AIM OF THE TASK:
Convert the material below into a two-column CSV with the headers instruction and answer. Each row should hold one instruction and its answer, each in a single quoted field with line breaks replaced by spaces.

>>>

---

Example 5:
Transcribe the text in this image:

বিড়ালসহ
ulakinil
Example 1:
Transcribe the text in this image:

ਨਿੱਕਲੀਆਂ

<<<

COMPLETE ANSWER:
instruction,answer
"--- Example 5: Transcribe the text in this image:","বিড়ালসহ ulakinil"
"Example 1: Transcribe the text in this image:","ਨਿੱਕਲੀਆਂ"